[[ INPUT MATERIAL open ]]

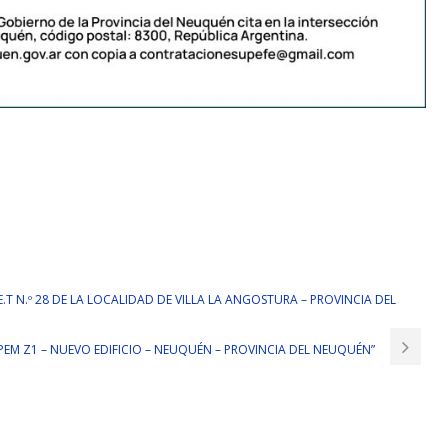
.E.T N.º 28 DE LA LOCALIDAD DE VILLA LA ANGOSTURA – PROVINCIA DEL
CPEM Z1 – NUEVO EDIFICIO – NEUQUÉN – PROVINCIA DEL NEUQUÉN”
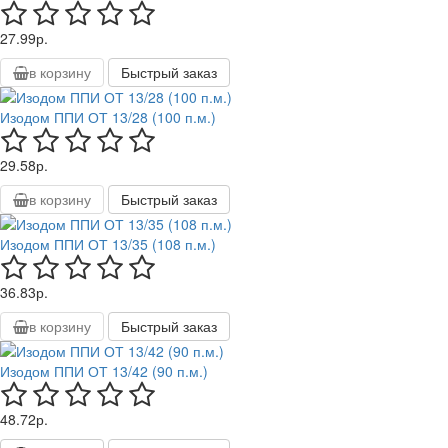
27.99р.
в корзину
Быстрый заказ
Изодом ППИ ОТ 13/28 (100 п.м.)
29.58р.
в корзину
Быстрый заказ
Изодом ППИ ОТ 13/35 (108 п.м.)
36.83р.
в корзину
Быстрый заказ
Изодом ППИ ОТ 13/42 (90 п.м.)
48.72р.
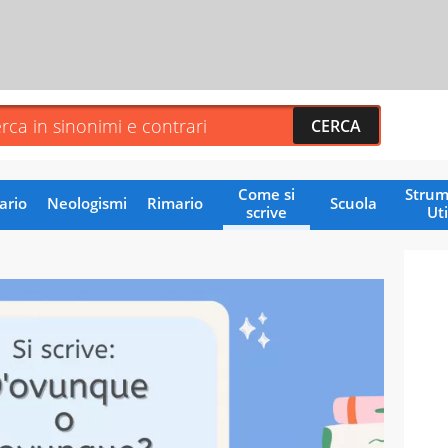
Come si
Strum
ario
Neologismi
Rimario
Scuola
scrive
Uti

[[ INPUT MATERIAL closed ]]

TASK ->
The required output is the listing above reproduced exactly, pictures removed.

RESPONSE TO THIS EXERCISE ->
.E.T N.º 28 DE LA LOCALIDAD DE VILLA LA ANGOSTURA – PROVINCIA DEL
CPEM Z1 – NUEVO EDIFICIO – NEUQUÉN – PROVINCIA DEL NEUQUÉN”
27.99р.
в корзину
Быстрый заказ
Изодом ППИ ОТ 13/28 (100 п.м.)
29.58р.
в корзину
Быстрый заказ
Изодом ППИ ОТ 13/35 (108 п.м.)
36.83р.
в корзину
Быстрый заказ
Изодом ППИ ОТ 13/42 (90 п.м.)
48.72р.
Come si
Strum
ario
Neologismi
Rimario
Scuola
scrive
Uti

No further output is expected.